(Assignment):
An exact copy is all that is wanted: the lines from the one with "consultar esta información" through the end of the listing below, both included, minus any pictures.

..........

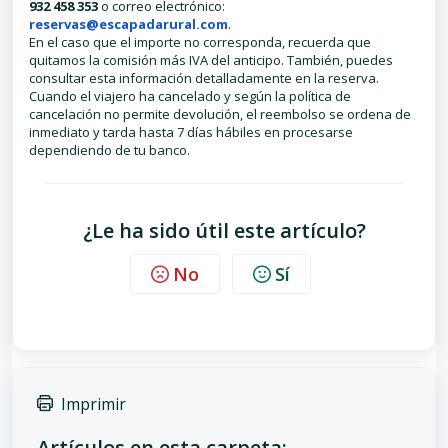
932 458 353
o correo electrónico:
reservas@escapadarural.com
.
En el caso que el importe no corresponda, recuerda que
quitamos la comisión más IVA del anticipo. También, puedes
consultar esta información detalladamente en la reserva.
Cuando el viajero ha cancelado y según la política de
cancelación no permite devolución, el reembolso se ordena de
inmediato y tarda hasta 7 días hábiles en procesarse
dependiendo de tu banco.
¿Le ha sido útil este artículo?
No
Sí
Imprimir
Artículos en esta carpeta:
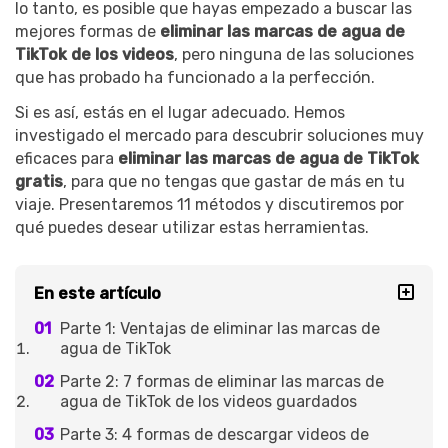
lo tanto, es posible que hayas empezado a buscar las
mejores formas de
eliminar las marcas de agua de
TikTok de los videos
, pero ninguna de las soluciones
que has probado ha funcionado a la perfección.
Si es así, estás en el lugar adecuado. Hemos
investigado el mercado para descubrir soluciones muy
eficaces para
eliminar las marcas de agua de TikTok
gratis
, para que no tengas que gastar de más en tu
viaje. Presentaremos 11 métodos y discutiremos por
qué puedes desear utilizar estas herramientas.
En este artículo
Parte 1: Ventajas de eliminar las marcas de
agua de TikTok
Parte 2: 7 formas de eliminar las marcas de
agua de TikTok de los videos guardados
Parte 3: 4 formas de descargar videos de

..........

(Response):
consultar esta información detalladamente en la reserva.
Cuando el viajero ha cancelado y según la política de
cancelación no permite devolución, el reembolso se ordena de
inmediato y tarda hasta 7 días hábiles en procesarse
dependiendo de tu banco.
¿Le ha sido útil este artículo?
No
Sí
Imprimir
Artículos en esta carpeta:
lo tanto, es posible que hayas empezado a buscar las
mejores formas de
eliminar las marcas de agua de
TikTok de los videos
, pero ninguna de las soluciones
que has probado ha funcionado a la perfección.
Si es así, estás en el lugar adecuado. Hemos
investigado el mercado para descubrir soluciones muy
eficaces para
eliminar las marcas de agua de TikTok
gratis
, para que no tengas que gastar de más en tu
viaje. Presentaremos 11 métodos y discutiremos por
qué puedes desear utilizar estas herramientas.
En este artículo
Parte 1: Ventajas de eliminar las marcas de
agua de TikTok
Parte 2: 7 formas de eliminar las marcas de
agua de TikTok de los videos guardados
Parte 3: 4 formas de descargar videos de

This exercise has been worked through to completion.